- REQUIRED ACTION
In the entries below, find the line containing "Follow the cell". Copy it and all lines after it, exactly, through the end.

(Dataset records)
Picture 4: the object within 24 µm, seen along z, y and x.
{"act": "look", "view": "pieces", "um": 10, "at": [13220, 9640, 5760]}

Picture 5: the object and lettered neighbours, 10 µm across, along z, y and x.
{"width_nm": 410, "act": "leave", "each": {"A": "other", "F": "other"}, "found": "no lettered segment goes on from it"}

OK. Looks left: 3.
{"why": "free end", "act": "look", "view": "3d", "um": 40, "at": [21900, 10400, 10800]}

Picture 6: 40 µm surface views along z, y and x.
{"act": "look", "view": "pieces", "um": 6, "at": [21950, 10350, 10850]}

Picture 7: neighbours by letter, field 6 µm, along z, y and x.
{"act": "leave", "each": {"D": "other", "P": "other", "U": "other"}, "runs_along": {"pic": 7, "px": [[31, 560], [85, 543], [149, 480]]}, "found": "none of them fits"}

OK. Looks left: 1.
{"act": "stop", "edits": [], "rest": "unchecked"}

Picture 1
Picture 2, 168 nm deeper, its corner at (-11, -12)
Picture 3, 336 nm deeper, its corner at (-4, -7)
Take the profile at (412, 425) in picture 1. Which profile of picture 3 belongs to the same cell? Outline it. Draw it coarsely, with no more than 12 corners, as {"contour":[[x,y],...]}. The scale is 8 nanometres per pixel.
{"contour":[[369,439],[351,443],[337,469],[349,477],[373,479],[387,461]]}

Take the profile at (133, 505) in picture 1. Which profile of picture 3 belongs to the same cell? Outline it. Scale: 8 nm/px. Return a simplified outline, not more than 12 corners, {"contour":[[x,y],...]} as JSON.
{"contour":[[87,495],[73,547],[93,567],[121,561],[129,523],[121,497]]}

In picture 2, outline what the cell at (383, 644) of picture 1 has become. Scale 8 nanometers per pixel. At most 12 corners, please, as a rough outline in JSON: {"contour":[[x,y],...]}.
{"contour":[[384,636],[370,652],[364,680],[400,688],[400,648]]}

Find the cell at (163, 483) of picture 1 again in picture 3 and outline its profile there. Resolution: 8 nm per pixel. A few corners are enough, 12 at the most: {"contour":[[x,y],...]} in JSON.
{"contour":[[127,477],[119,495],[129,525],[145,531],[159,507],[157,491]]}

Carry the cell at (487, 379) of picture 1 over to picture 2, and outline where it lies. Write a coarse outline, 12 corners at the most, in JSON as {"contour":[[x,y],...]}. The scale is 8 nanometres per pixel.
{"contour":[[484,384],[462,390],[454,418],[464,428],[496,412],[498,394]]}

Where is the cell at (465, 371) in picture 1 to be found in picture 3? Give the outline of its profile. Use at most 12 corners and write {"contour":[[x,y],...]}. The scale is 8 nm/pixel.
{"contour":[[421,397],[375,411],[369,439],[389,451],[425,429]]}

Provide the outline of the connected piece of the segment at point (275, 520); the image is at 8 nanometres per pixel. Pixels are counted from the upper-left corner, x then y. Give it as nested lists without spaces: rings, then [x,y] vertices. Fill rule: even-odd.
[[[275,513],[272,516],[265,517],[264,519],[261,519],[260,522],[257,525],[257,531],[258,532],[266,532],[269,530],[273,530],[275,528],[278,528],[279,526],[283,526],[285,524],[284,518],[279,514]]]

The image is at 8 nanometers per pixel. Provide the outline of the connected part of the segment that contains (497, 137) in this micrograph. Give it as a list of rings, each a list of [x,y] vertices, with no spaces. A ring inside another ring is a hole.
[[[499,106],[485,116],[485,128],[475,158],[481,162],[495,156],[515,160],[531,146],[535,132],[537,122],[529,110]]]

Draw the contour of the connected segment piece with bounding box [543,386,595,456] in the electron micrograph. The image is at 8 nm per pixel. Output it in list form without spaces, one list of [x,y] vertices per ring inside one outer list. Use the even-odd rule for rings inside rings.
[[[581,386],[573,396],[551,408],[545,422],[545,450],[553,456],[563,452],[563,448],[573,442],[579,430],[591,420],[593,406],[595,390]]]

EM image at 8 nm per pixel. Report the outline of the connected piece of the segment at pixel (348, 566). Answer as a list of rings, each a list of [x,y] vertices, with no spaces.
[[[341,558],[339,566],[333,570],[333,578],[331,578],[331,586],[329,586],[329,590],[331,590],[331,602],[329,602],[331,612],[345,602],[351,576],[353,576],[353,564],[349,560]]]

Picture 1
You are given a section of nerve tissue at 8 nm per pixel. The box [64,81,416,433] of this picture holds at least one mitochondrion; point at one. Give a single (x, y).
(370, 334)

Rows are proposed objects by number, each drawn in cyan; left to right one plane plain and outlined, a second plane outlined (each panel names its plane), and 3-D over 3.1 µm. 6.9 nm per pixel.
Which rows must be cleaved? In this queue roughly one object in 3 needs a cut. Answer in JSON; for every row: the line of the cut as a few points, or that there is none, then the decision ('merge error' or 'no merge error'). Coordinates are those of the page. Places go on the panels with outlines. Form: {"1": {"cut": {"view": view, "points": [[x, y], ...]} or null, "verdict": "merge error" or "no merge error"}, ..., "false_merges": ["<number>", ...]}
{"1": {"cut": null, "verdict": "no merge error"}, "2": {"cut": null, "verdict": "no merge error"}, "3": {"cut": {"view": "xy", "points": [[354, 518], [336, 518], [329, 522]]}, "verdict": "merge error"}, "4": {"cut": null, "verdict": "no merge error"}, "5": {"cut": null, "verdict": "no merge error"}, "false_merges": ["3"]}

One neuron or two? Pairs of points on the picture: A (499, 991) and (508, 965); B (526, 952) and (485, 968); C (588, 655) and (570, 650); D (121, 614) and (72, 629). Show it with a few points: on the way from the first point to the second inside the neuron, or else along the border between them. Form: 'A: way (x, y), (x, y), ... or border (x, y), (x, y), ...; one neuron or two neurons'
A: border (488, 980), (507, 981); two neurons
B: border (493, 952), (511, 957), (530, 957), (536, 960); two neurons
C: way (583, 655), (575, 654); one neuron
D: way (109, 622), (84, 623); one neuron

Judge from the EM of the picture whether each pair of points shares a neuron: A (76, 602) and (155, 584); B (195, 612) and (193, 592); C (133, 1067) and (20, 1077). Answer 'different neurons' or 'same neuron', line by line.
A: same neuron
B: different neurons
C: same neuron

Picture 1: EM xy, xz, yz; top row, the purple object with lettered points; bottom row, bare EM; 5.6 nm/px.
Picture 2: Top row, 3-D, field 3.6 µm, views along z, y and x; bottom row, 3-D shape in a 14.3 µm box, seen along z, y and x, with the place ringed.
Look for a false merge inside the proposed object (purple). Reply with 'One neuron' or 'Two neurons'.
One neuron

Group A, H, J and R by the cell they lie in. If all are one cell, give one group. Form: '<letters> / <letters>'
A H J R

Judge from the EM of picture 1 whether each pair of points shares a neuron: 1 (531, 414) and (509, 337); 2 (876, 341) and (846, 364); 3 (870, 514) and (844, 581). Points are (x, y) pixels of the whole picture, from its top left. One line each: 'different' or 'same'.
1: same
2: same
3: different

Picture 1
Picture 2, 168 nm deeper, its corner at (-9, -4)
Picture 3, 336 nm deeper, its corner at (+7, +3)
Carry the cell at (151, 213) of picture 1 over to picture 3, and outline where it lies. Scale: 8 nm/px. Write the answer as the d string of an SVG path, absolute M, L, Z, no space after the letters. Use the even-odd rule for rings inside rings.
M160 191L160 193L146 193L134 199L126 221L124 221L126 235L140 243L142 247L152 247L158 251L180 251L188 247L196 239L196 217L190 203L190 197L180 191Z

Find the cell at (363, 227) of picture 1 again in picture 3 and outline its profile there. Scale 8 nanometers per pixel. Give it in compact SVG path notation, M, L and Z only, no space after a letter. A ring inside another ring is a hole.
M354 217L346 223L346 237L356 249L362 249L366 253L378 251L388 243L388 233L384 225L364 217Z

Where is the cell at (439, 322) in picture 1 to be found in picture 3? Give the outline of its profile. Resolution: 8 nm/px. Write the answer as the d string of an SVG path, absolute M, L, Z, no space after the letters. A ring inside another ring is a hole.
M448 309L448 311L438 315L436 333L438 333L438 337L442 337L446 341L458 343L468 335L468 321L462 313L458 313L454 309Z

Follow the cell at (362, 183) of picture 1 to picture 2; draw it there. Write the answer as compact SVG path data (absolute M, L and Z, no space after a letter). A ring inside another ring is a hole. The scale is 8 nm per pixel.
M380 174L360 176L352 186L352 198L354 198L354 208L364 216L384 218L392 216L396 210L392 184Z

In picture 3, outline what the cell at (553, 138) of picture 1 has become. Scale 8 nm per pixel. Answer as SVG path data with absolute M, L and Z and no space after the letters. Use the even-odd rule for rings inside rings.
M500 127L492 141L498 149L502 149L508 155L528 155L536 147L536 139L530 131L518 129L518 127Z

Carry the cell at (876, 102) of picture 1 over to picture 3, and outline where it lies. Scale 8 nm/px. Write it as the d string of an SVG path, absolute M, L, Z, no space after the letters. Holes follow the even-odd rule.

- RESULT FOR THIS EXERCISE
Follow the cell at (362, 183) of picture 1 to picture 2; draw it there. Write the answer as compact SVG path data (absolute M, L and Z, no space after a letter). A ring inside another ring is a hole. The scale is 8 nm per pixel.
M380 174L360 176L352 186L352 198L354 198L354 208L364 216L384 218L392 216L396 210L392 184Z

In picture 3, outline what the cell at (553, 138) of picture 1 has become. Scale 8 nm per pixel. Answer as SVG path data with absolute M, L and Z and no space after the letters. Use the even-odd rule for rings inside rings.
M500 127L492 141L498 149L502 149L508 155L528 155L536 147L536 139L530 131L518 129L518 127Z

Carry the cell at (876, 102) of picture 1 over to picture 3, and outline where it lies. Scale 8 nm/px. Write it as the d string of an SVG path, absolute M, L, Z, no space after the letters. Holes follow the even-odd rule.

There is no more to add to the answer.